Alparslan Türkeş'in vefatından sonra MHP Genel Başkanlığı'na Devlet Bahçeli seçilmiş ve MHP, 18 Nisan 1999 genel seçimlerinde yüzde 18 oy oranına ulaşarak tarihinin en büyük başarısını elde etmişti.

2002 genel seçimlerinde yüzde 8.35 oy oranı ile 4'üncü parti konumuna düşen ve baraja takılan MHP, 2007 genel seçimlerine kadar geçen 5 yıllık süreçte 'politik açılımsızlık' ve 'sessiz duruş' söylemleriyle eleştirilmişti.

Yoğun eleştirilere rağmen, 2007 genel seçimlerinde oy oranını yüzde 14.25'e yükselterek 70 milletvekili ile TBMM'ye girmişti MHP. Ancak bu oy oranı da eleştirilerin dozunu hafifletmedi.

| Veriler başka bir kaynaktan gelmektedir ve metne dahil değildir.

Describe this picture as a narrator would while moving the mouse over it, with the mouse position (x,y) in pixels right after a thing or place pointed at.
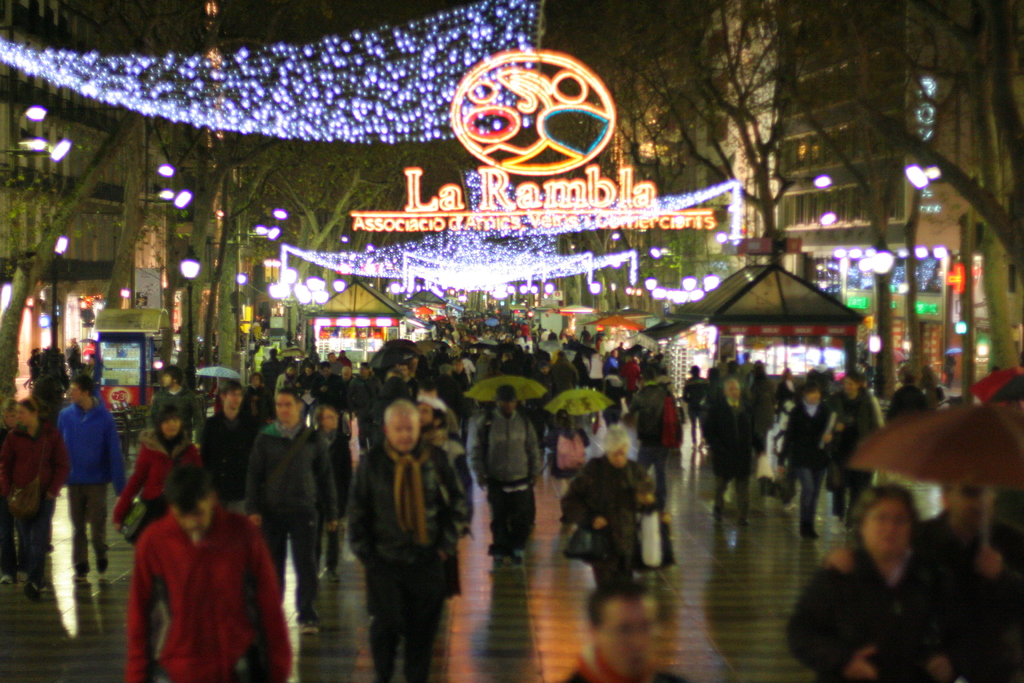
In this picture we can see there are groups of people (337,487) on the walkway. Some people (412,374) holding the umbrellas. On the left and right side of the people (397,391) there are trees (1006,351). Behind the people (364,378) there are stalls (669,341), decorative lights (453,231), a name board (429,212) and buildings (787,164).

Aradan geçen 1.5 yıllık süreç içerisinde 'etkisiz muhalefet' olarak nitelendirilip, eleştirilmeye devam edildi MHP.

 * * *

Dün gazete ve televizyonların Ankara temsilcileri ile sohbet eden Bahçeli, konuşmasının büyük bölümünde bu eleştiriler üzerinde durdu.

Eleştirilerin bilgiye dayanmadığına ve Türkiye'yi farklı bir yere götürdüğüne dikkat çekti.

Bahçeli, "Türkiye'de muhalefet yoktur diyenler ya bugünkü iktidarın alternatifsizliğini ortaya koymaya çalışanlardır ya da bugünkü iktidarı kollayanlardır" dedi ve ekledi, "Yerel seçimlerde MHP'nin bazı bölgelerde aday çıkarmayacağını söyleyenler de bu amaca hizmet etmektedir."

 * * *

Yerel seçim sonuçlarının, AK Parti'nin alternatifi olacak partiyi işaret edeceğine dikkat çekti Bahçeli.

Bu seçimlerin, geleceğin siyasi iktidarını belirleyeceğine vurgu yaptı.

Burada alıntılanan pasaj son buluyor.